All of this just made me really glad for my own FLGS, which, even though it’s a half hour away and not actually the most “L” of the stores in our area, really is a wonderful store. It’s not a huge place, but the owner has wisely put the majority of product up front and the gaming tables in back, so you don’t have to navigate a million screeching Pokemon/MtG/40K/Wings of War/etc. players to get to what you want. He carries a decent selection of RPGs, board games, miniatures, and comics, all of which are displayed sensibly and with enough space that you can see his product and pull it out without disturbing a delicate ecosystem. His “New Arrivals” section actually consists of stuff that came out this week–and it changes every week because he orders things as soon as they come out. He can and will order anything for you, and, if you visit often enough, he’ll keep on the lookout for things you might want and will save a copy for you. He follows the news in board games and RPGs, so he knows what’s coming up and happily makes suggestions if you’re receptive to that sort of thing.

I came away feeling really lucky to have a supportive and well-informed gaming community where I live. I haven’t always been that lucky, and this little reminder of what other places are like made me incredibly grateful. Even better, my local gaming community is filled with highly-educated gamers with excellent social skills–another great bonus.
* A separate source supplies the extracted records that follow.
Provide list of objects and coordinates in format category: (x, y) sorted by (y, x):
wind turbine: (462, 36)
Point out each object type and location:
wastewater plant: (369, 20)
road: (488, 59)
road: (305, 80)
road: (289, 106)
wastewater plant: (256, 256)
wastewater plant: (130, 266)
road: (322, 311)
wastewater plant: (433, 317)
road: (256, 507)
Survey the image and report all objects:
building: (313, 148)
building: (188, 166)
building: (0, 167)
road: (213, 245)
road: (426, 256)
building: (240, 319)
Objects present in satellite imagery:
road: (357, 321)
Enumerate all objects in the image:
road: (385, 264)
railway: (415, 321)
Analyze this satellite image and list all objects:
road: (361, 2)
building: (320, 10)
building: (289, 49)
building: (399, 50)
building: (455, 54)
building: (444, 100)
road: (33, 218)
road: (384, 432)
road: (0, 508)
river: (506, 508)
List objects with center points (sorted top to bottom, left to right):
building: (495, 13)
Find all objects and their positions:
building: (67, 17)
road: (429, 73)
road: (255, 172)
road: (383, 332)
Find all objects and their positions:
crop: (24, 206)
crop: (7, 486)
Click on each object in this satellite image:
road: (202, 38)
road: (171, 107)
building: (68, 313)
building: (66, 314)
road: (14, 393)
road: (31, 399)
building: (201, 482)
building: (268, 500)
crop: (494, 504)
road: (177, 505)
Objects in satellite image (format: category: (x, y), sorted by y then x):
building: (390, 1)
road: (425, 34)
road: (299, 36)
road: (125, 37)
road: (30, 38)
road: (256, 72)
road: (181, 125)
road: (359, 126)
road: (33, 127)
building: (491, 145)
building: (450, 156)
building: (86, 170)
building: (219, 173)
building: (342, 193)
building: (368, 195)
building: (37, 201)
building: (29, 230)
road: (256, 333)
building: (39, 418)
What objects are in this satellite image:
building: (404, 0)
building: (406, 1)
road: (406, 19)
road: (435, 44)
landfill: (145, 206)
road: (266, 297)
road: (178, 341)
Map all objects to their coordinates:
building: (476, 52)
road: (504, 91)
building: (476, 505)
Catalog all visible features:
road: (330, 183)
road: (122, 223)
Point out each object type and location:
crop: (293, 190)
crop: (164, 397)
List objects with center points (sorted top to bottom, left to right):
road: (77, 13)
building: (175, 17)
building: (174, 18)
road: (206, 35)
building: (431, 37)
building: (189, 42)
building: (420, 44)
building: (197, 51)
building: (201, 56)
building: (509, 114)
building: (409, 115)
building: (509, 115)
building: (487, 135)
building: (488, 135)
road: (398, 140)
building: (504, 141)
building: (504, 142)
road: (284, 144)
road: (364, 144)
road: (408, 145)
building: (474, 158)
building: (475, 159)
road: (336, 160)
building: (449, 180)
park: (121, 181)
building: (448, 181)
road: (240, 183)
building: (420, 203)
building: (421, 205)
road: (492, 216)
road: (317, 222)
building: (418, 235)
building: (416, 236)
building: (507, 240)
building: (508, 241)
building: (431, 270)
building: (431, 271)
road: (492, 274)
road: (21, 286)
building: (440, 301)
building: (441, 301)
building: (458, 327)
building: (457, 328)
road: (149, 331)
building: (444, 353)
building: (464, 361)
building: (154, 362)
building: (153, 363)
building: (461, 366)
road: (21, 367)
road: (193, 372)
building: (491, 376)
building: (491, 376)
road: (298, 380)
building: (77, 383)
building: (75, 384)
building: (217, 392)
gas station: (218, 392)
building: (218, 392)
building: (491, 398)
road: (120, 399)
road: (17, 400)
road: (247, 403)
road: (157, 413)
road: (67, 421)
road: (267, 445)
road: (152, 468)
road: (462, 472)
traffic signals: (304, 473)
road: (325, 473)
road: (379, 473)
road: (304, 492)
I’m not sure if the gaming stores nearby are great because of the great customers, or whether the great customers are shaped by having access to such wonderful gaming stores, but either way, it’s a win-win situation.

In other news, I talked about the Zombies, Run app a couple of posts ago. I will say that it’s made my existing inclination towards being a running snob even worse. While I’m at the track or the gym with others who are simply there to knock off a few pounds to get into their wedding dresses or whatever, I’m running to save a town from zombies. There are over a hundred souls in my little town now, and they depend on my treadmill run every other day. It makes me feel vastly superior to the other runners in the gym. And then I feel ridiculous for feeling vastly superior because I’m completing a running RPG on my iPhone and should really get a grip.